Experimental data from any Multi-Armed Bandit (MAB)-like task.
data [data.frame]
| subid | block | trial | object_1 | object_2 | object_3 | object_4 | reward_1 | reward_2 | reward_3 | reward_4 | action |
| 1 | 1 | 1 | A | B | C | D | 20 | 0 | 60 | 40 | A |
| 1 | 1 | 2 | A | B | C | D | 20 | 40 | 60 | 80 | B |
| 1 | 1 | 3 | A | B | C | D | 20 | 0 | 60 | 40 | C |
| 1 | 1 | 4 | A | B | C | D | 20 | 40 | 60 | 80 | D |
| .. | .. | .. | .. | .. | .. | .. | .. | .. | .. | .. | .. |
Each row must contain all information relevant to that trial for running a decision-making task (e.g., multi-armed bandit) as well as the feedback received.

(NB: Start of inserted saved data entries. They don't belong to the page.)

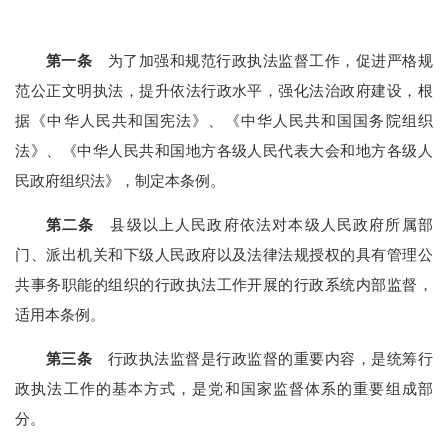
第一条
为了加强和规范行政执法监督工作，促进严格规
范公正文明执法，提升依法行政水平，强化法治政府建设，根
据《中华人民共和国宪法》、《中华人民共和国国务院组织
法》、《中华人民共和国地方各级人民代表大会和地方各级人
民政府组织法》，制定本条例。
第二条
县级以上人民政府依法对本级人民政府所属部
门、派出机关和下级人民政府以及法律法规授权的具有管理公
共事务职能的组织的行政执法工作开展的行政系统内部监督，
适用本条例。
第三条
行政执法监督是行政监督的重要内容，是统筹行
政执法工作的基本方式，是党和国家监督体系的重要组成部
分。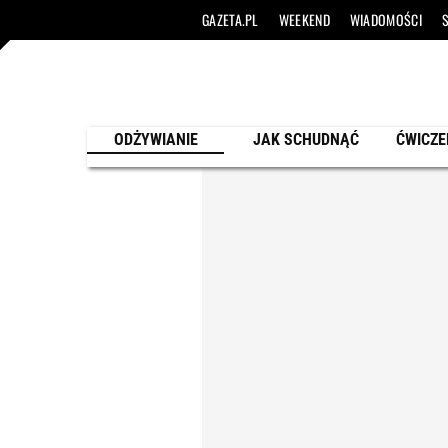
GAZETA.PL
WEEKEND
WIADOMOŚCI
ODŻYWIANIE
JAK SCHUDNĄĆ
ĆWICZE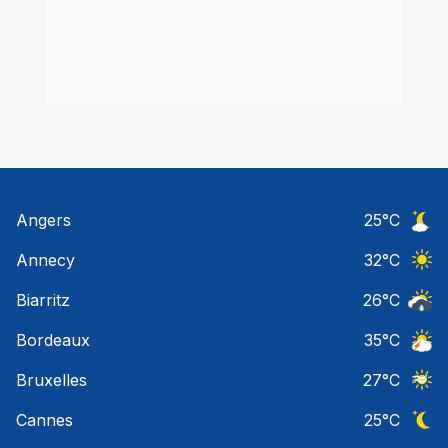
Angers
25
°C
Ciel 
Annecy
32
°C
Ciel 
Biarritz
26
°C
Risqu
Bordeaux
35
°C
Orage
Bruxelles
27
°C
Ciel 
Cannes
25
°C
Ciel 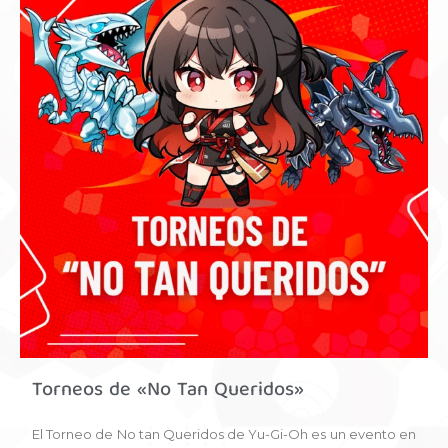
Torneos de «No Tan Queridos»
El Torneo de No tan Queridos de Yu-Gi-Oh es un evento en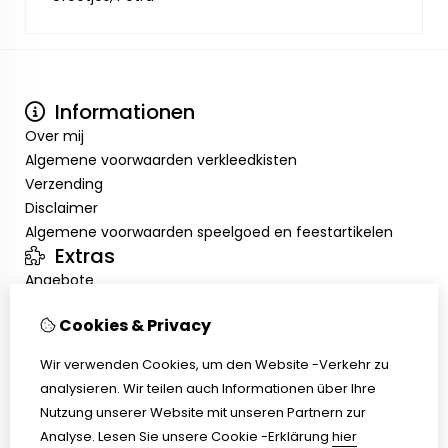
Informationen
Over mij
Algemene voorwaarden verkleedkisten
Verzending
Disclaimer
Algemene voorwaarden speelgoed en feestartikelen
Extras
Angebote
Mein Konto
Cookies & Privacy
Inloggen
Auftragshistorie
Wir verwenden Cookies, um den Website -Verkehr zu
Wunschzettel
analysieren. Wir teilen auch Informationen über Ihre
Kundenservice
Nutzung unserer Website mit unseren Partnern zur
Kontakt
Analyse.
Lesen Sie unsere Cookie -Erklärung
hier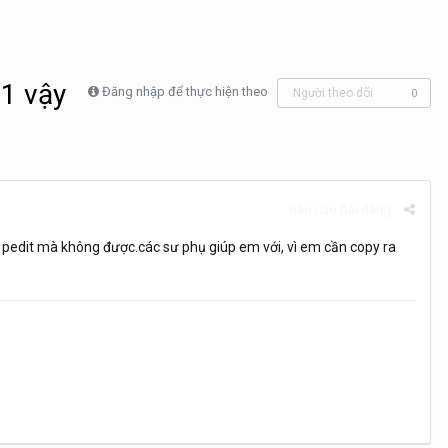
1 vậy
Đăng nhập để thực hiện theo
Người theo dõi
0
Báo cáo bài đăng
pedit mà không được.các sư phụ giúp em với, vì em cần copy ra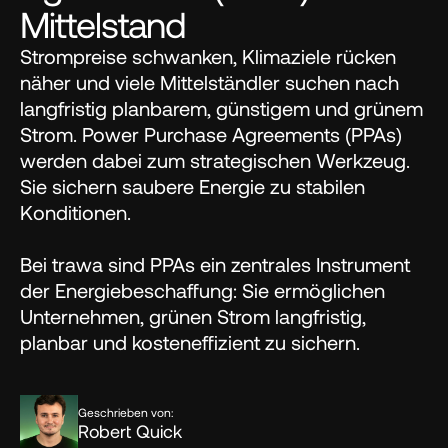
Mittelstand
Strompreise schwanken, Klimaziele rücken 
näher und viele Mittelständler suchen nach 
langfristig planbarem, günstigem und grünem 
Strom. Power Purchase Agreements (PPAs) 
werden dabei zum strategischen Werkzeug. 
Sie sichern saubere Energie zu stabilen 
Konditionen.

Bei trawa sind PPAs ein zentrales Instrument 
der Energiebeschaffung: Sie ermöglichen 
Unternehmen, grünen Strom langfristig, 
planbar und kosteneffizient zu sichern.
Geschrieben von:
Robert Quick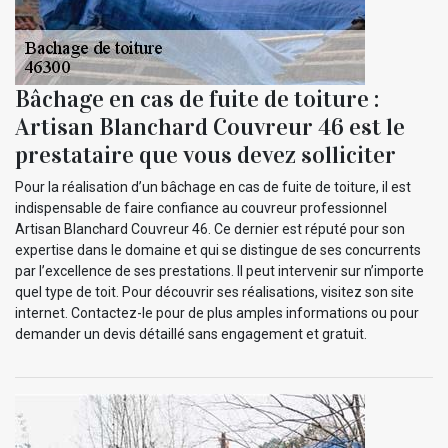
Bâchage en cas de fuite de toiture :
Artisan Blanchard Couvreur 46 est le
prestataire que vous devez solliciter
Pour la réalisation d’un bâchage en cas de fuite de toiture, il est
indispensable de faire confiance au couvreur professionnel
Artisan Blanchard Couvreur 46. Ce dernier est réputé pour son
expertise dans le domaine et qui se distingue de ses concurrents
par l’excellence de ses prestations. Il peut intervenir sur n’importe
quel type de toit. Pour découvrir ses réalisations, visitez son site
internet. Contactez-le pour de plus amples informations ou pour
demander un devis détaillé sans engagement et gratuit.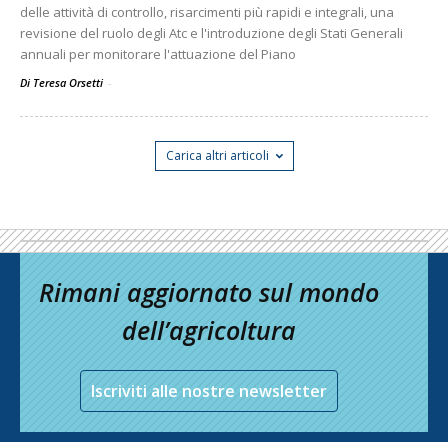
delle attività di controllo, risarcimenti più rapidi e integrali, una
revisione del ruolo degli Atc e l'introduzione degli Stati Generali
annuali per monitorare l'attuazione del Piano
Di Teresa Orsetti
-
Carica altri articoli
Rimani aggiornato sul mondo
dell’agricoltura
Iscriviti alle nostre newsletter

In this type of paradigm, the rewards associated with possible actions must be explicitly written in the table for every trial (aka, tabular case, see Sutton & Barto, 2018, Chapter 2).
Sutton, R. S., & Barto, A. G. (2018). Reinforcement Learning: An Introduction (2nd ed). MIT press.